Instructions to follow: Turn every line of the material below into a numbered list, skipping any blank lines. Leave the pictures out of your answer.

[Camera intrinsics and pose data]
┄┄┄┄┄┄

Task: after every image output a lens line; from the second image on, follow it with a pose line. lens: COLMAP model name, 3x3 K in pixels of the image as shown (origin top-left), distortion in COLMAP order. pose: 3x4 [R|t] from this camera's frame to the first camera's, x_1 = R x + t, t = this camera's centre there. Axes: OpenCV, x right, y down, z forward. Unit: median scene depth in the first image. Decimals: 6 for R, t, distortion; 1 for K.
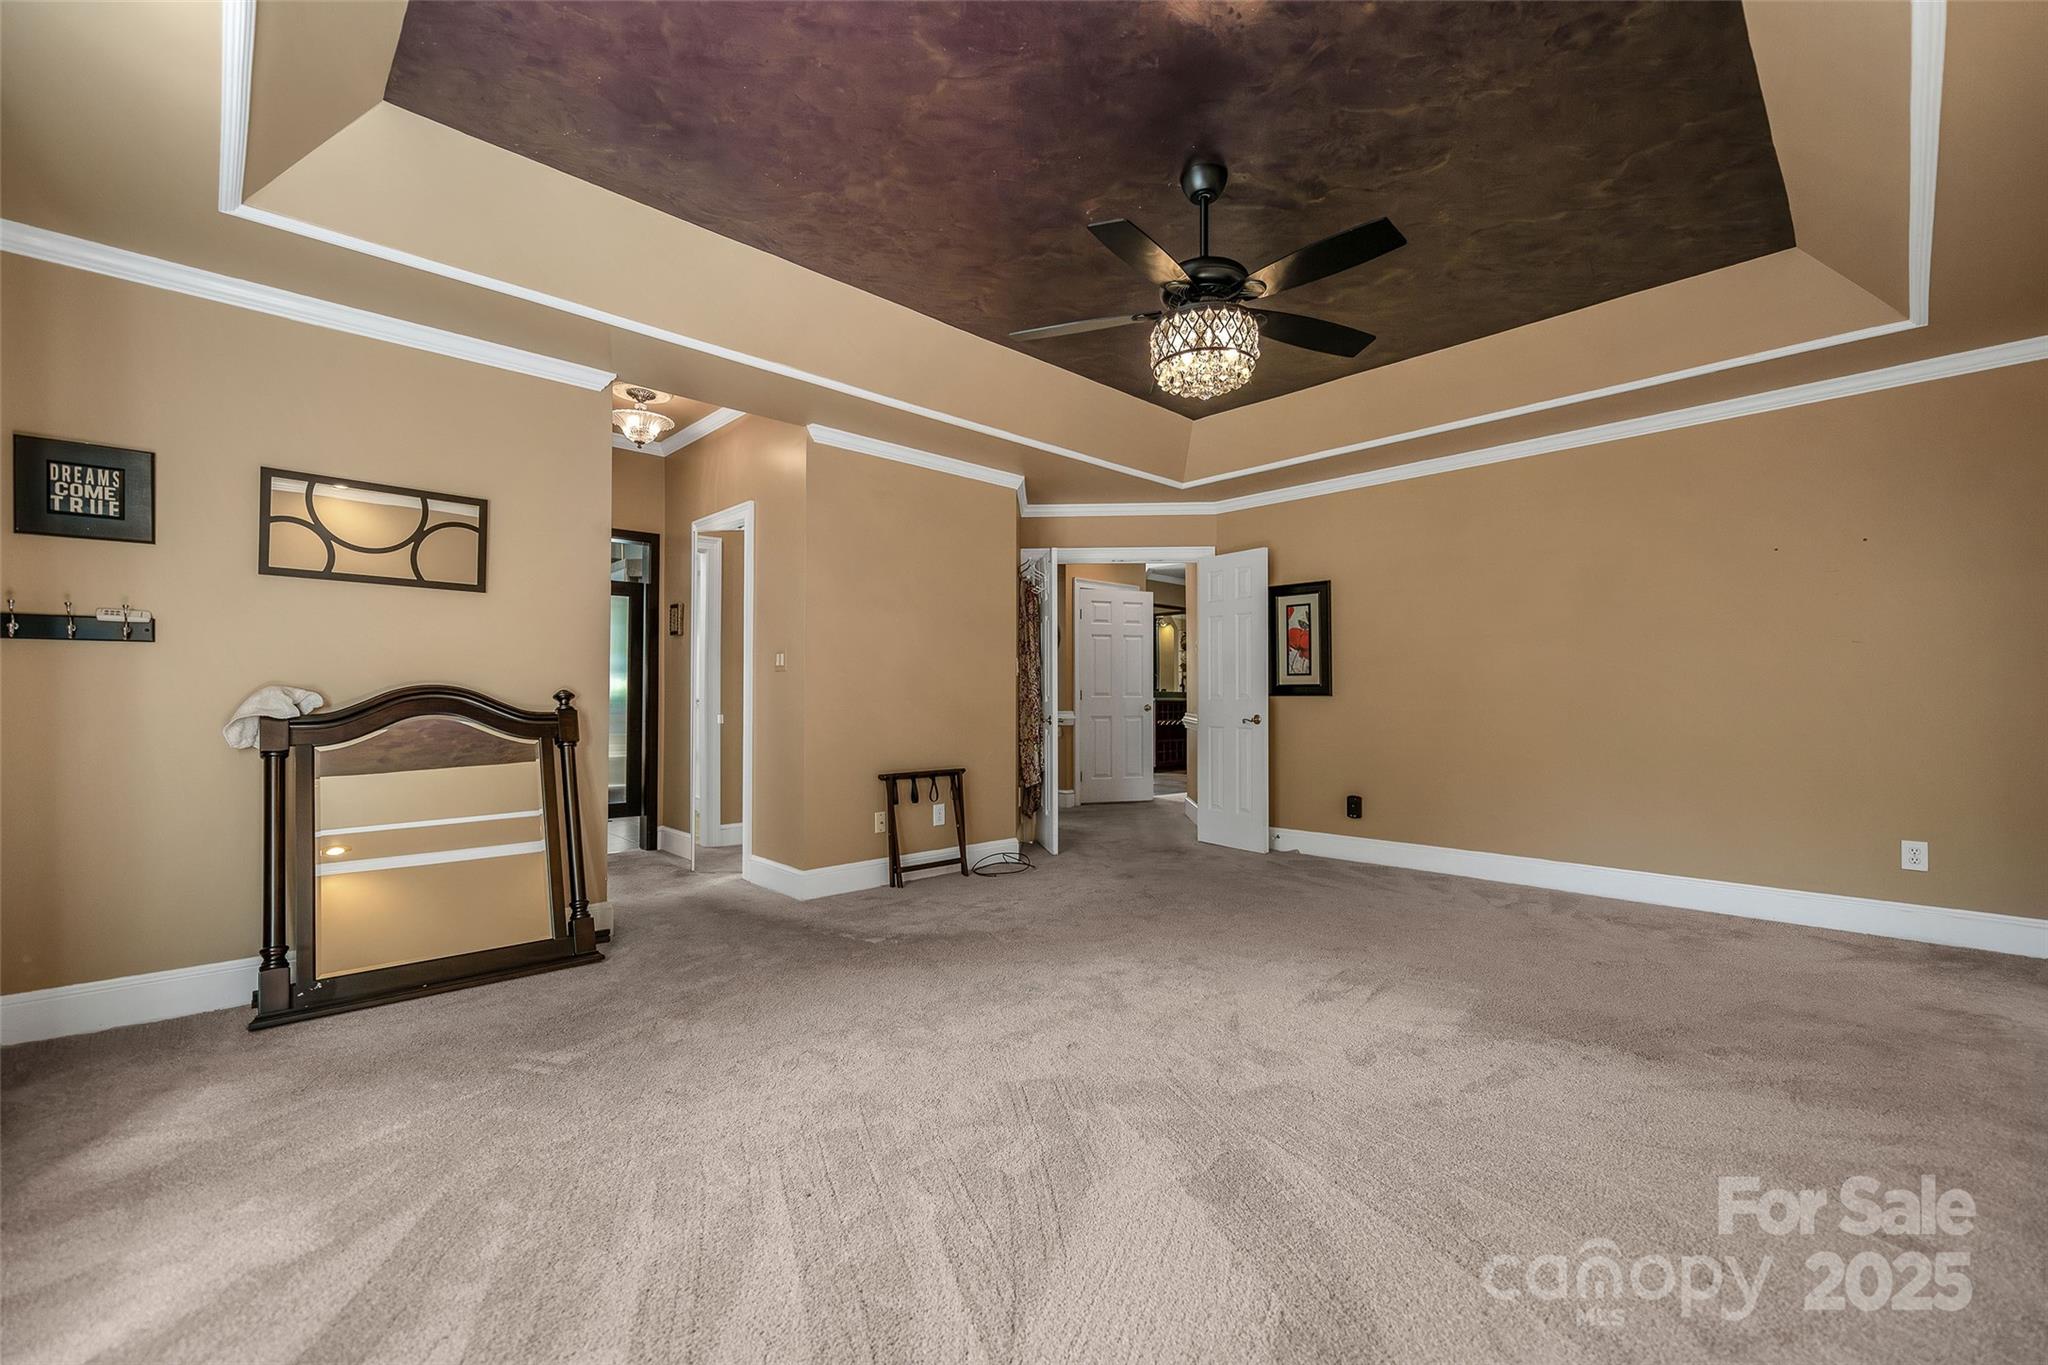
lens RADIAL K [[828.3, 0, 1026.0], [0, 828.3, 685.0], [0, 0, 1]] dist [-0.002764, -0.000240]
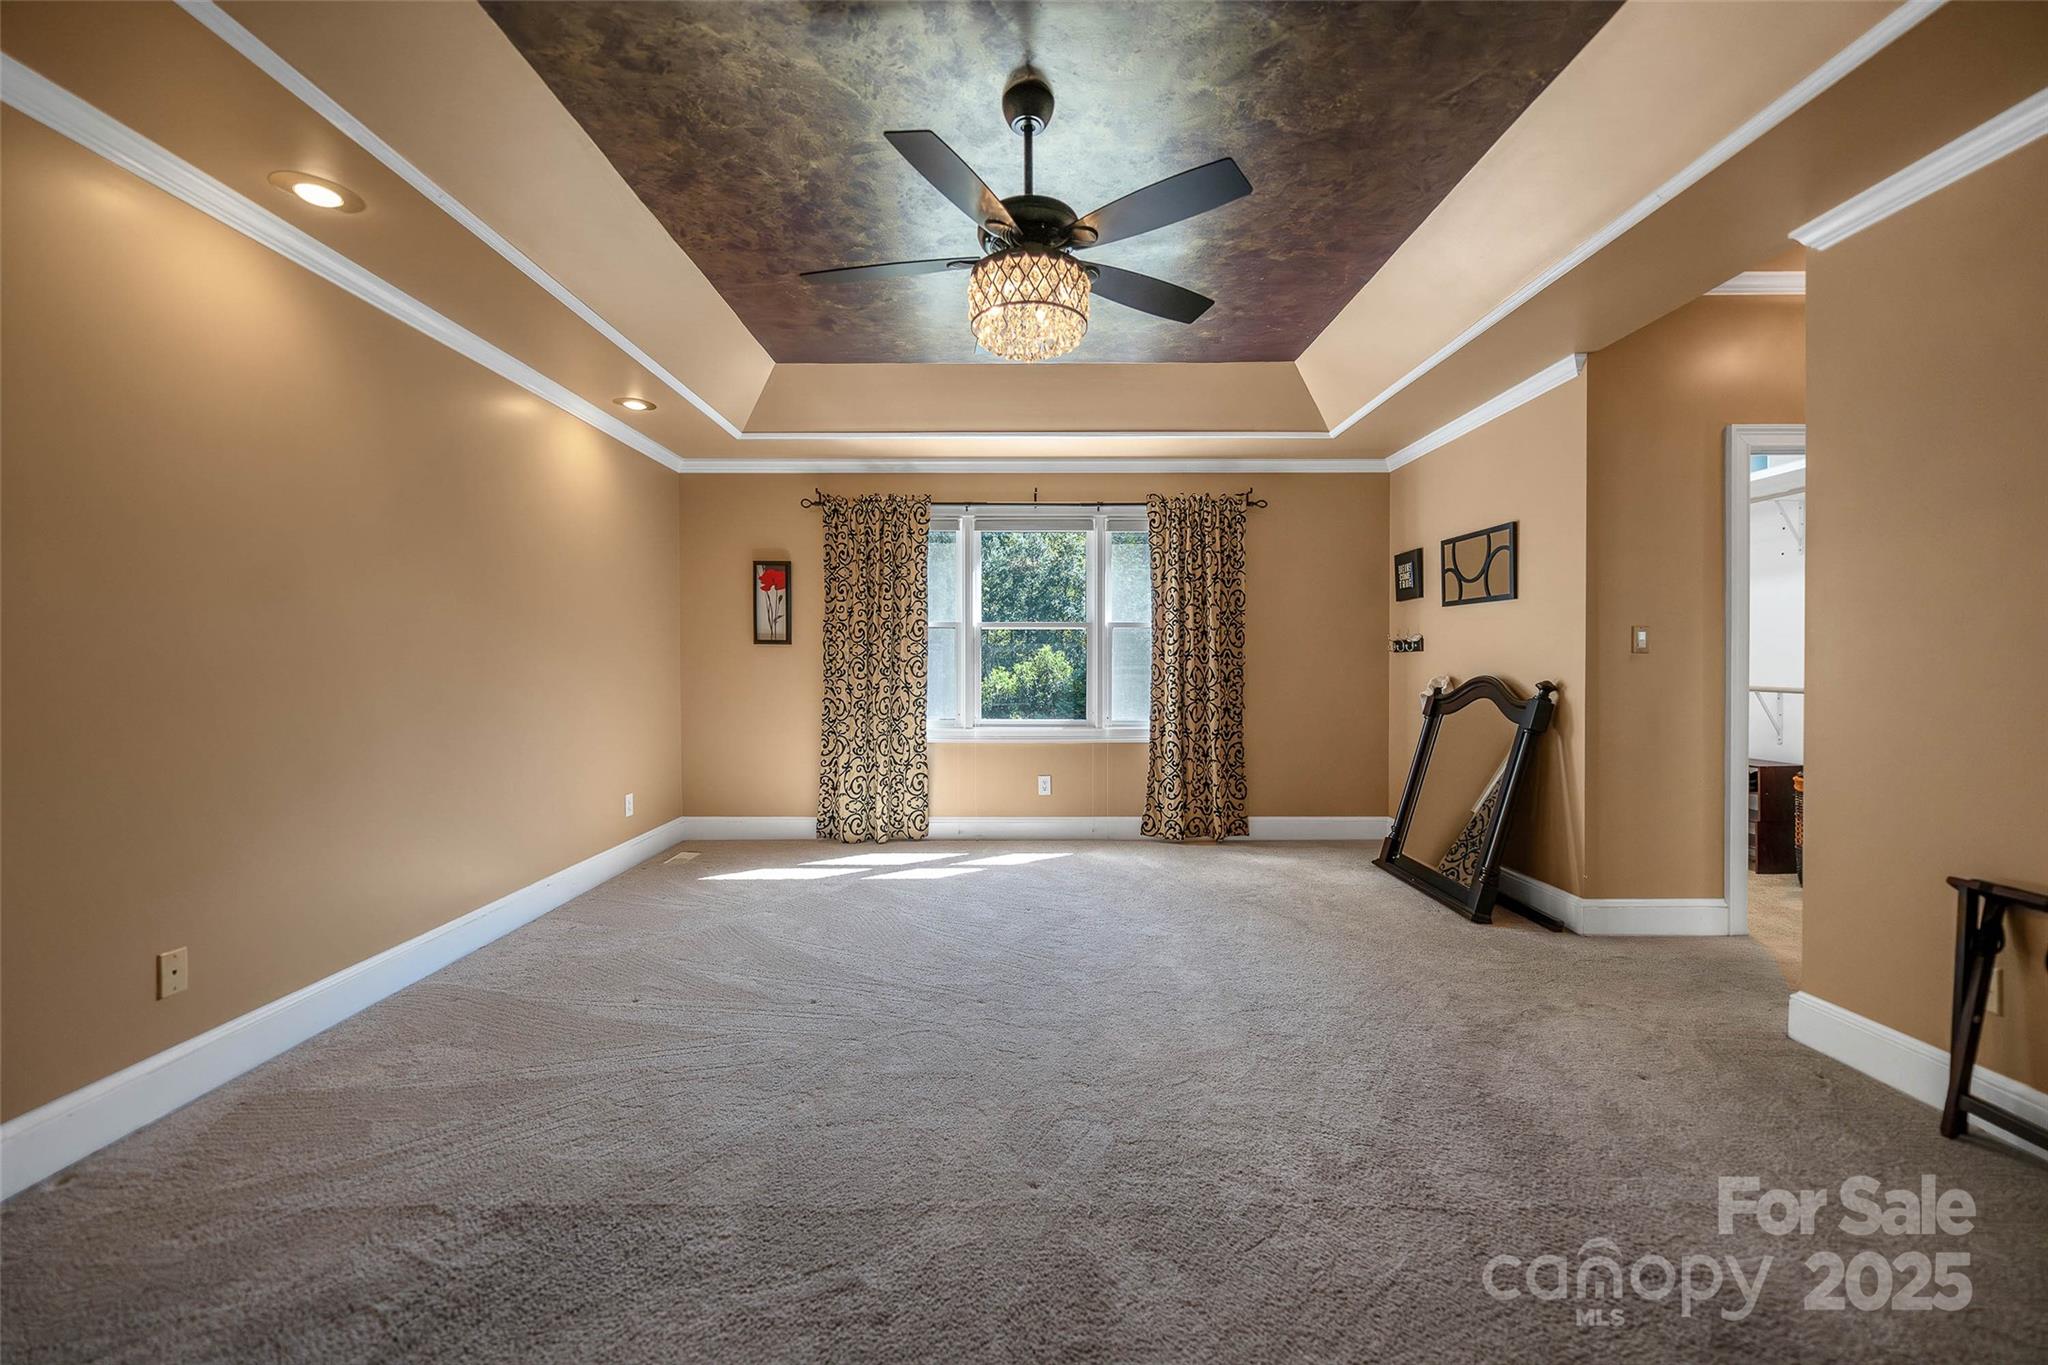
lens RADIAL K [[828.3, 0, 1024.7], [0, 828.3, 676.7], [0, 0, 1]] dist [-0.002764, -0.000240]
pose [[-0.679916, 0.012157, -0.733189, 0.708166], [0.008873, 0.999926, 0.008352, -0.014788], [0.733236, -0.000827, -0.679974, 1.308667]]
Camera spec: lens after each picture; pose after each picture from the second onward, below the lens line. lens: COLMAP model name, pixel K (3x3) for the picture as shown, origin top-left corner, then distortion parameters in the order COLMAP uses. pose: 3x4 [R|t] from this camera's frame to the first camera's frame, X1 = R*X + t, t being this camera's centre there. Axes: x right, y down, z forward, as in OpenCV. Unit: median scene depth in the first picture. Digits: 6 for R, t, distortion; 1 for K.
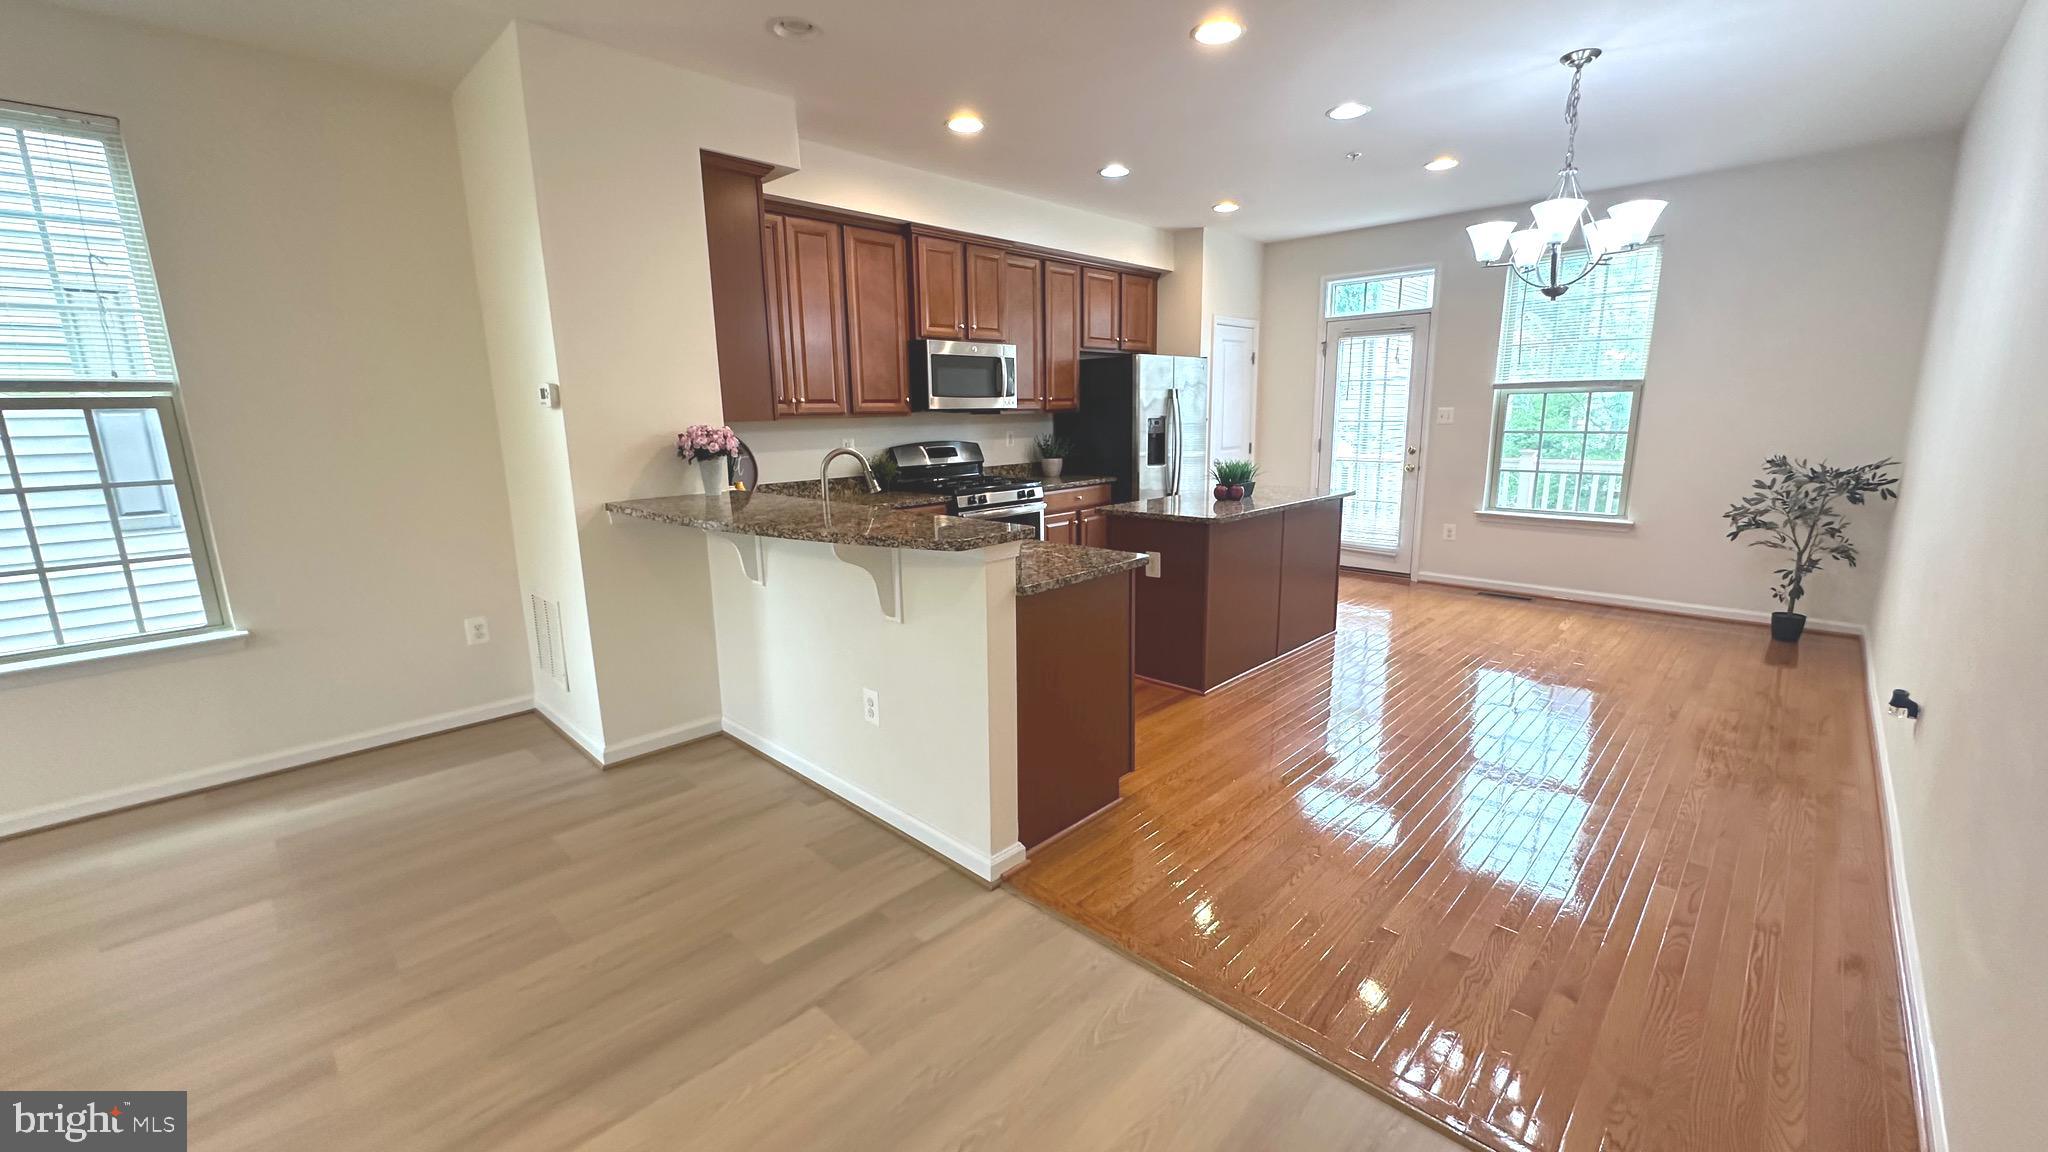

┄┄┄┄┄┄

Solution below:
1. Task: after every image output a lens line; from the second image on, follow it with a pose line. lens: COLMAP model name, 3x3 K in pixels of the image as shown (origin top-left), distortion in COLMAP order. pose: 3x4 [R|t] from this camera's frame to the first camera's, x_1 = R x + t, t = this camera's centre there. Axes: OpenCV, x right, y down, z forward. Unit: median scene depth in the first image. Decimals: 6 for R, t, distortion; 1 for K.
2. lens RADIAL K [[828.3, 0, 1026.0], [0, 828.3, 685.0], [0, 0, 1]] dist [-0.002764, -0.000240]
3. lens RADIAL K [[828.3, 0, 1024.7], [0, 828.3, 676.7], [0, 0, 1]] dist [-0.002764, -0.000240]
4. pose [[-0.679916, 0.012157, -0.733189, 0.708166], [0.008873, 0.999926, 0.008352, -0.014788], [0.733236, -0.000827, -0.679974, 1.308667]]
5. Camera spec: lens after each picture; pose after each picture from the second onward, below the lens line. lens: COLMAP model name, pixel K (3x3) for the picture as shown, origin top-left corner, then distortion parameters in the order COLMAP uses. pose: 3x4 [R|t] from this camera's frame to the first camera's frame, X1 = R*X + t, t being this camera's centre there. Axes: x right, y down, z forward, as in OpenCV. Unit: median scene depth in the first picture. Digits: 6 for R, t, distortion; 1 for K.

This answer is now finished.